Despite the time — 5 p.m. on a Friday — they sent me straight to the CT scanner. I sensed an urgency but was given little explanation — just concern for a “mass.” I was familiar with mass from pre-med physics — masses falling and resisting and attracting. I knew my body already had mass but had no idea what this particular mass could be. I did not yet know that in medicine “mass” almost always means cancer.

The scan showed a tumor, huge and unwieldy, just larger than a football, one that had pushed nearly all of my left-side organs to the right. It was a one-in-a-million cancer, a liposarcoma, a tumor made up of fat cells gone awry. There was no way diet and exercise would help; this fat was malignant.

The mass upended my life’s schedule. Time was ­suddenly distorted, feeling limited and circumscribed, while also agonizingly drawn out. The mass suspended my life’s laws of physics. It decoupled cause and effect. It shattered my trust in my own body.

I wondered if it could have been found sooner. I’d asked the doctor about my weird weight gain months before; did my concern inconveniently interrupt the flow of her busy day? Was she distracted? Why did she assume rather than investigate? But most weight gain isn’t the result of a huge tumor; her assumptions may have been reasonable.

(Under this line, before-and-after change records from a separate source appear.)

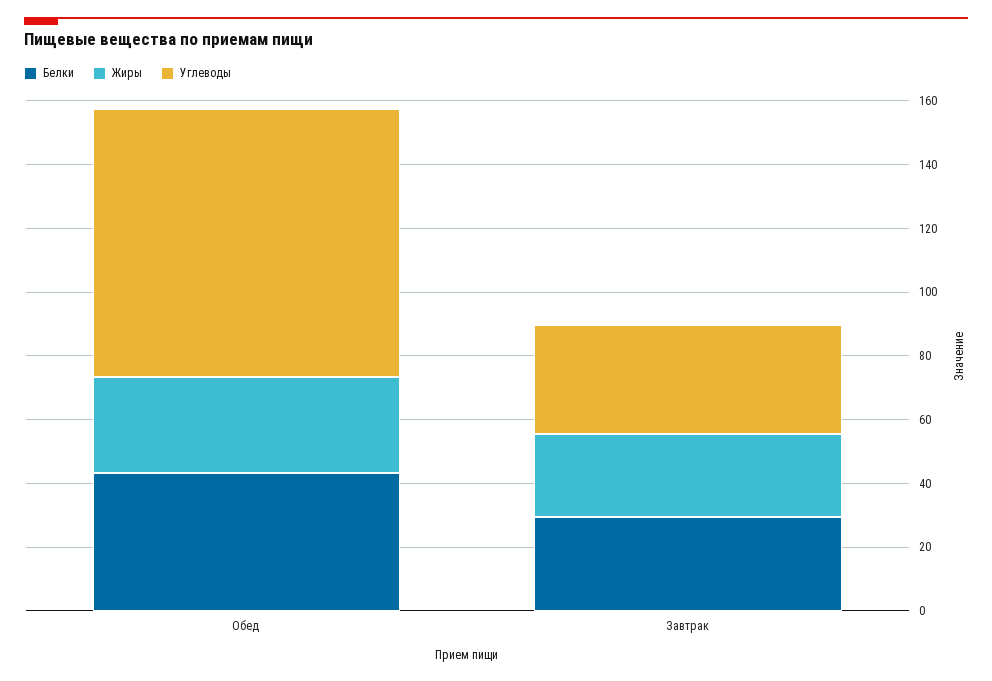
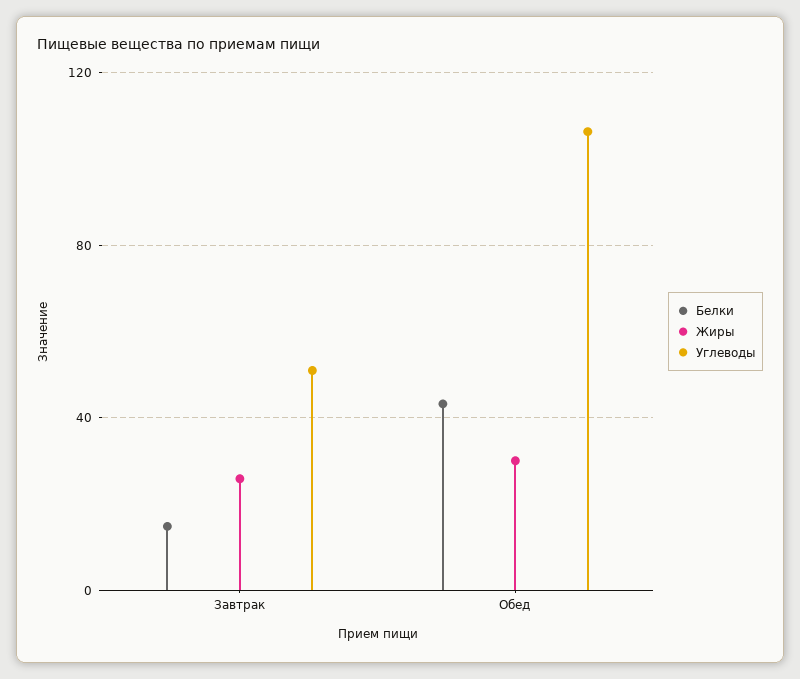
Углеводы, Обед: 85 -> 105
Белки, Завтрак: 30 -> 15
Углеводы, Завтрак: 35 -> 50

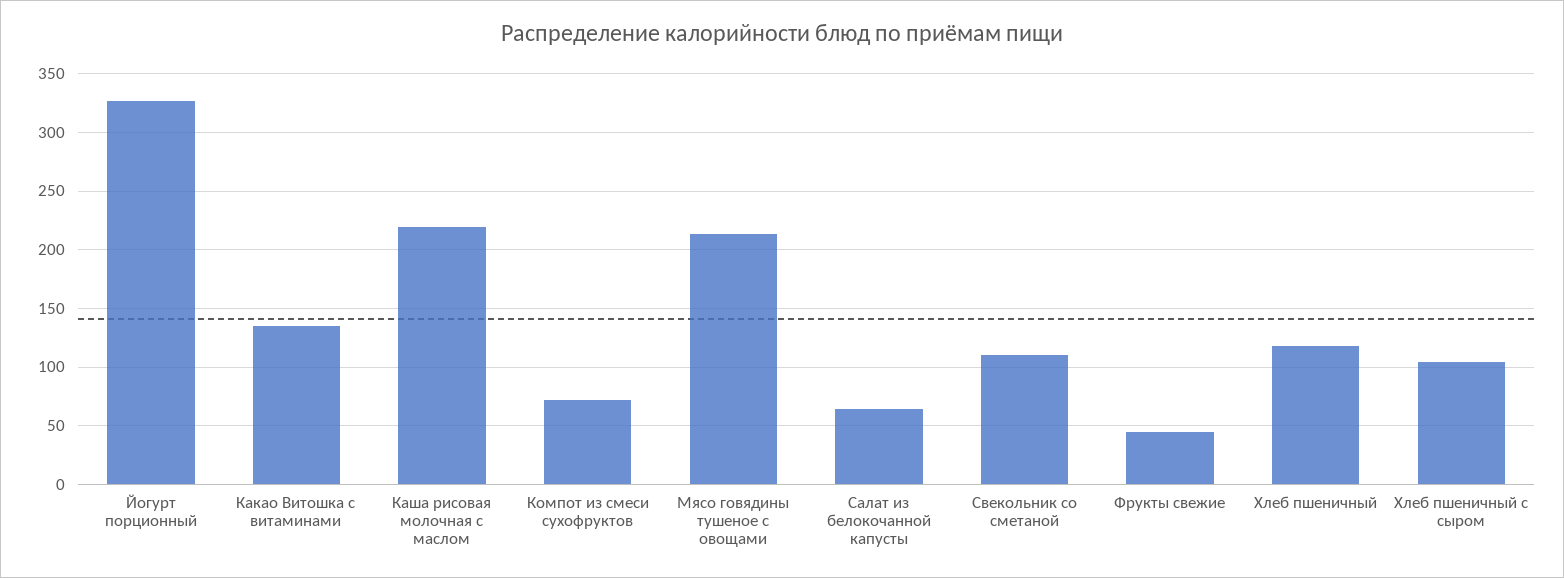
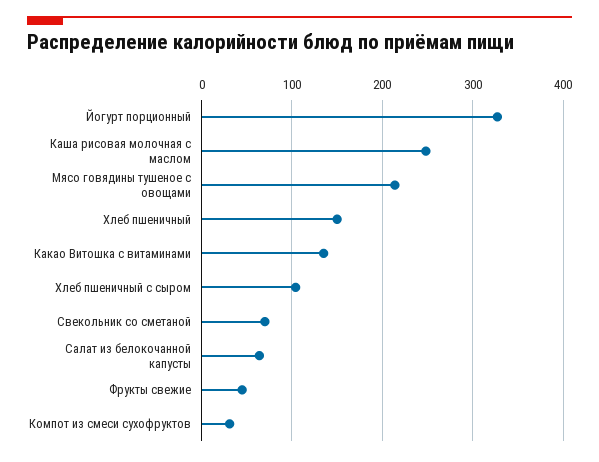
Каша рисовая молочная с маслом: 220 -> 250
Компот из смеси сухофруктов: 70 -> 30
Свекольник со сметаной: 110 -> 70
Хлеб пшеничный: 120 -> 150

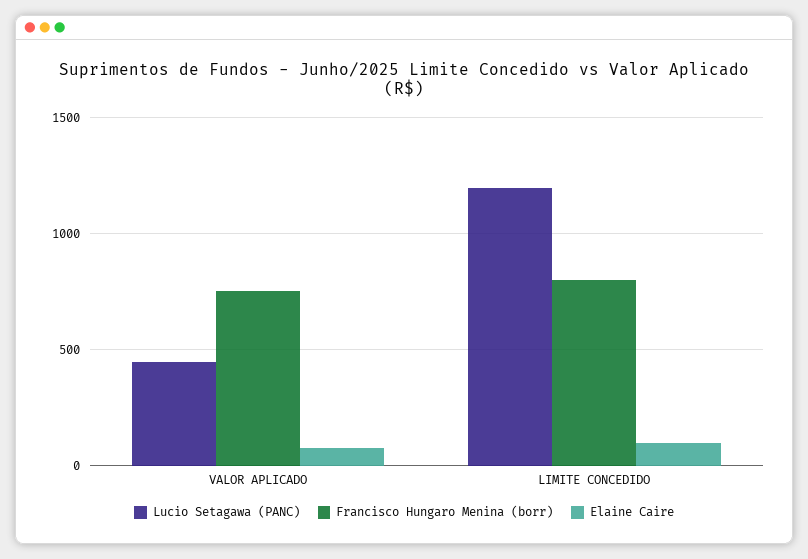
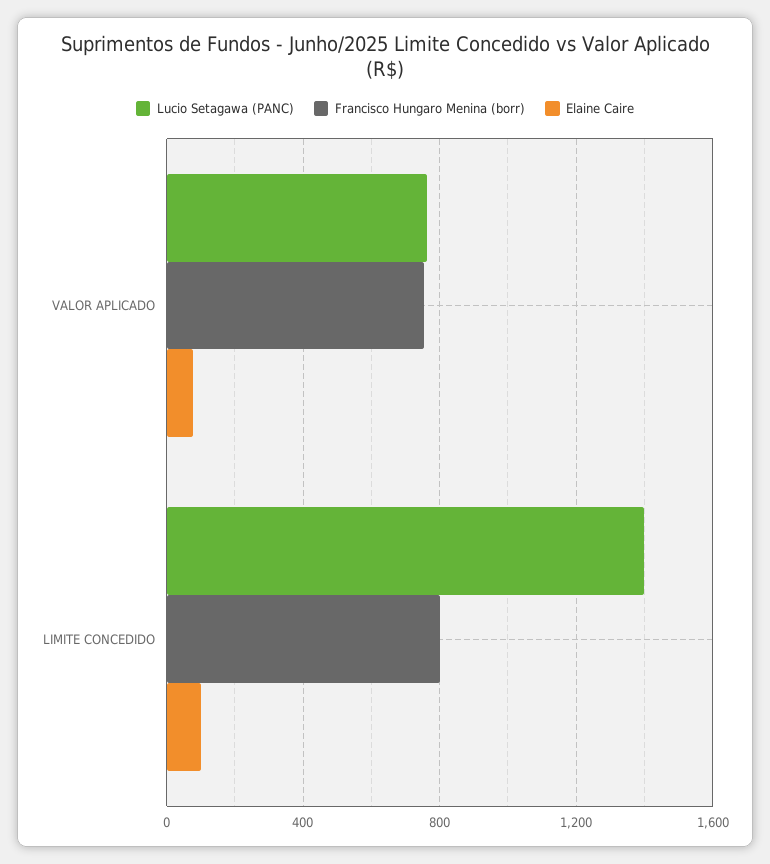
Lucio Setagawa (PANC), VALOR APLICADO: 450 -> 750
Lucio Setagawa (PANC), LIMITE CONCEDIDO: 1200 -> 1400

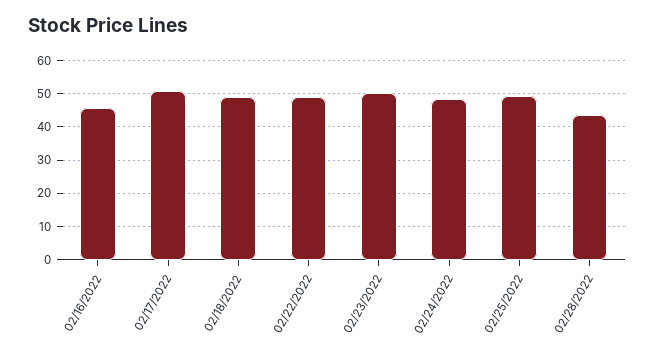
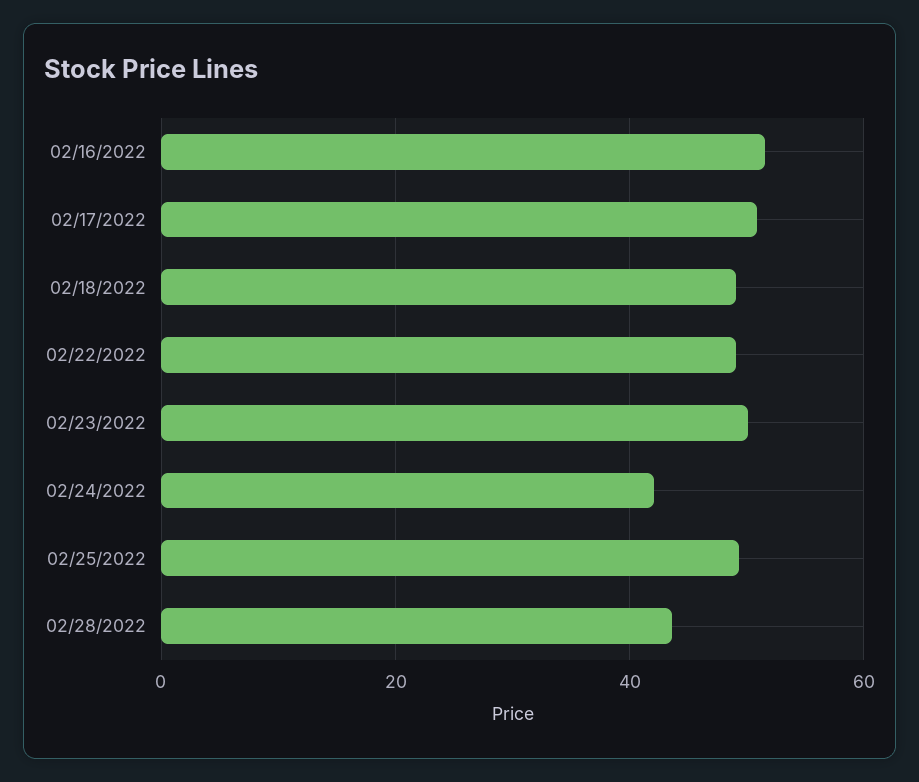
02/16/2022: 46 -> 52
02/24/2022: 48 -> 42

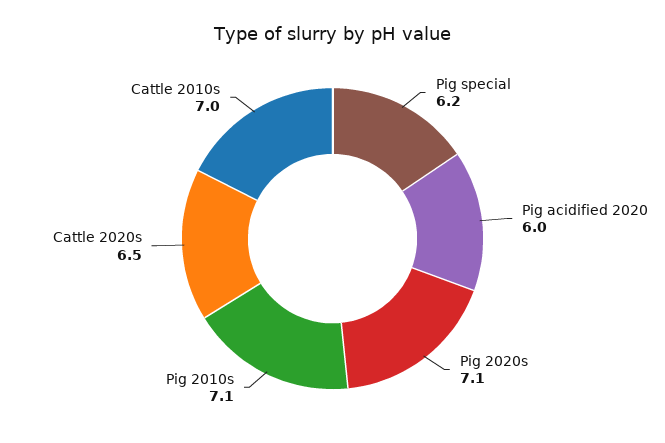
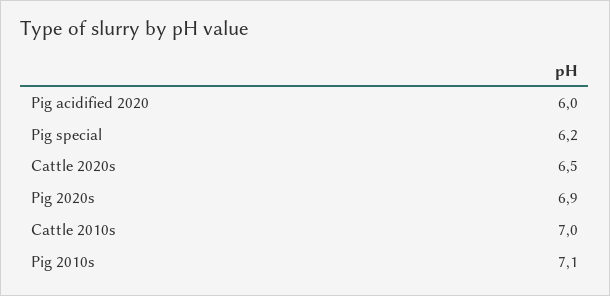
Pig 2020s: 7.1 -> 6.9

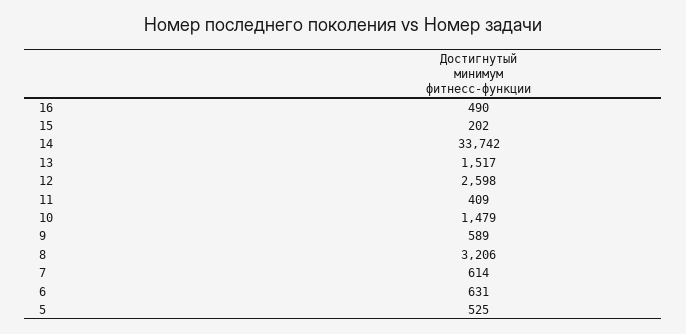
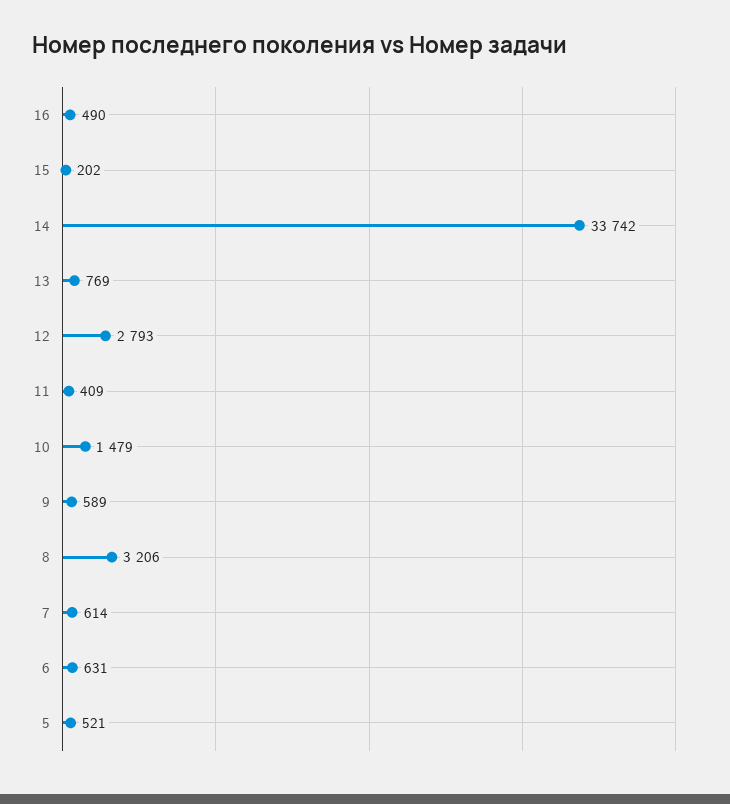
13: 1517 -> 769
12: 2598 -> 2793
5: 525 -> 521

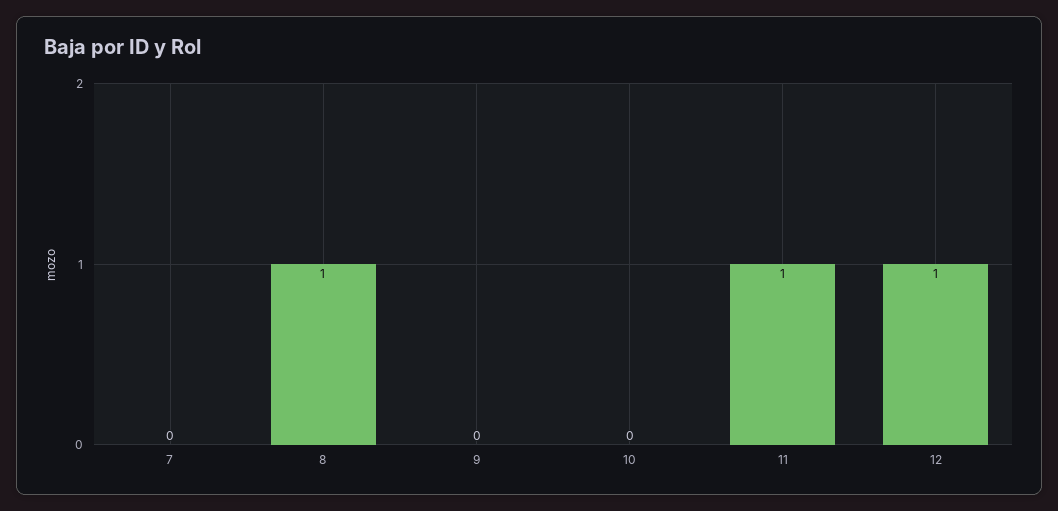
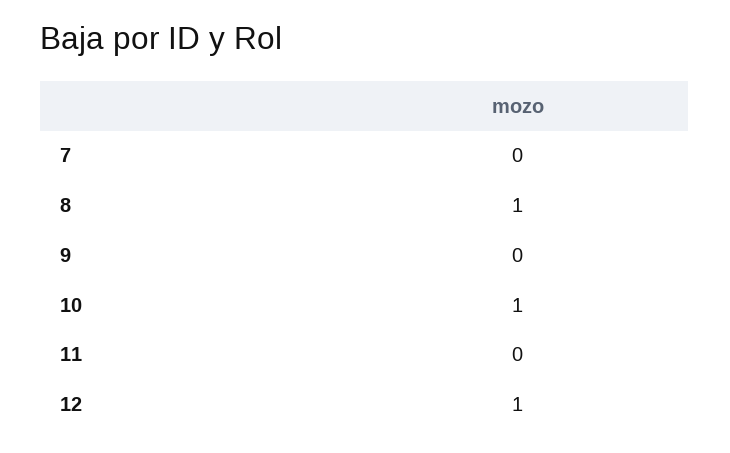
10: 0 -> 1
11: 1 -> 0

But why was her exam incomplete? And even if she had felt my belly then, would she have found the mass? Was it already there and overlooked, or, as a ­cancer known for being insidious and slow growing, would the tumor have escaped undetected? If it had been found early, would there be any difference? Would that have prevented my tumor from recurring years later?

A life in medicine has shown me thus far that, in the end, there is only so much one can control. Both doctors and patients are fallible. We can be tired, overscheduled, irked by disorder, biased by experience, lulled by pattern. We can tire of the messiness of illness. We can become frustrated when life is not able to be packaged up with tidy bows. We can be disappointed when time is not ours to control.

Too often the relentless volume of the ER or the clinic develops its own momentum. We rush at a constant velocity, resisting any change in our forward movement. But when a patient exerts a force — the unexpected and often inconvenient doorknob complaint — we are wise to take heed. By its nature, revealed late and requiring effort to disclose, it unmasks a patient’s deeper concerns — his or her confusion, embarrassment, anxiety, misunderstanding or outright fear. This is why, despite our hand on the doorknob, such moments require respect, attention and investigation.

I have since asked myself, am I the patient who speaks up, who advocates for myself, who views a doctor’s misstep with a forgiving lens? Am I a doctor who pauses, thinks thoughtfully, listens actively — the one who treats people with all their imperfections instead of numbers and diagnostic codes? Can I resist a system that often prioritizes productivity over health? Such self-inquiry helps me to take a pause, to dig a bit deeper, to take my hand off the doorknob and listen to the patient.